Жить в Нескучном стало отчаянно и одиноко, никаких известий, никакой связи с миром. Между большими городами хотя бы ходили поезда, и мы с мамой решили переехать в Харьков.
Перебрались, как я уже вспоминала, среди зимы, устроились в трех комнатах в чужой квартире, так что переходить к «удобствам» и на кухню приходилось через хозяйскую гостиную. Морозы стояли адские, а комнаты оказались такие, что, сколько печи ни топи, все тепло улетало в трубу.
И вот приехала одна женщина из Москвы и передала весть от Бори, что он зовет меня к себе.

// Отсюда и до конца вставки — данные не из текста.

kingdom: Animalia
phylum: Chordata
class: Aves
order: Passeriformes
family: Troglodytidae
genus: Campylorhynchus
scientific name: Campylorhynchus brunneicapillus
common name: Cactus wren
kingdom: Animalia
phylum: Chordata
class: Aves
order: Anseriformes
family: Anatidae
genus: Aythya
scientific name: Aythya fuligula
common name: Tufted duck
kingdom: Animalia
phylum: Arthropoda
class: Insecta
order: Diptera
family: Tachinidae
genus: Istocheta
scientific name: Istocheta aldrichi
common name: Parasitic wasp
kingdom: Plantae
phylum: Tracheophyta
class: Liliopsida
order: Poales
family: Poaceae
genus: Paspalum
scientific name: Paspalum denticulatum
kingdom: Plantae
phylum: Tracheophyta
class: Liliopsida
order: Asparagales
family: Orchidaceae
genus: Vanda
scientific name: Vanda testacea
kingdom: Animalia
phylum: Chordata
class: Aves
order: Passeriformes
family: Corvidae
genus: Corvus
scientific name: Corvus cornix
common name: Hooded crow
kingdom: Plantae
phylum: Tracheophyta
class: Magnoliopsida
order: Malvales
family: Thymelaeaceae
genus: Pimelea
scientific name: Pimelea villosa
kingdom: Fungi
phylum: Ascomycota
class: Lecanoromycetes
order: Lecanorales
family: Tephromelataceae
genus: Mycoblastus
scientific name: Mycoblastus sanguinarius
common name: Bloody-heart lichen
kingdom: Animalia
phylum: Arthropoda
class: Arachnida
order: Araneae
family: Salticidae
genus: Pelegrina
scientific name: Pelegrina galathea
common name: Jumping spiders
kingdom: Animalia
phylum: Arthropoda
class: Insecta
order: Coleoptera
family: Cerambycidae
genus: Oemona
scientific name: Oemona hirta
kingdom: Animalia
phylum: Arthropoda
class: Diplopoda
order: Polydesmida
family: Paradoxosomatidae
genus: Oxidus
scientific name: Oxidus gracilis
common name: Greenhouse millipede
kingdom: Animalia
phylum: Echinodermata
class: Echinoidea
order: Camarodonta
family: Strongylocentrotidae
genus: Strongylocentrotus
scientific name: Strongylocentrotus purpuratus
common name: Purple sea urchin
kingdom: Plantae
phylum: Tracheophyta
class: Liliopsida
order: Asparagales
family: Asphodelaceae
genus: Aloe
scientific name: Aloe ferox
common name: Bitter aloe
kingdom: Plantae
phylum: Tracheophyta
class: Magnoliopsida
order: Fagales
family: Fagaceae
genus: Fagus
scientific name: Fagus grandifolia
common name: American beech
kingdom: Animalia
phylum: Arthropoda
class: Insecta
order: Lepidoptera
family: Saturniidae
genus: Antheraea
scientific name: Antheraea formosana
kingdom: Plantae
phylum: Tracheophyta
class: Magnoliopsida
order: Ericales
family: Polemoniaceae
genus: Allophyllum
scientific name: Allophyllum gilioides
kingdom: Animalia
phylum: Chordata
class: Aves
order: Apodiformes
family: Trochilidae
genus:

В феврале минувшего года я поехала к нему, пожила месяц, а когда собралась возвращаться к детям и маме, он решил отправиться со мной, чтобы с ребятишками повидаться. Пожил с нами немного… а надо уже уезжать! Ему до болезненности не хотелось расставаться с нами, стал хлопотать, чтобы получить здесь место… Он прихварывал — невроз сердца. Запасся докторскими свидетельствами, что надо сменить климат, отправился со всем этим в Москву, чтобы сдать кому-нибудь там свою работу, но так изнервничался, так ему не хотелось нас покидать, что, доехав до Белгорода, он не выдержал и вернулся обратно в воинском поезде, где, как известно, самая зараза сыпного тифа.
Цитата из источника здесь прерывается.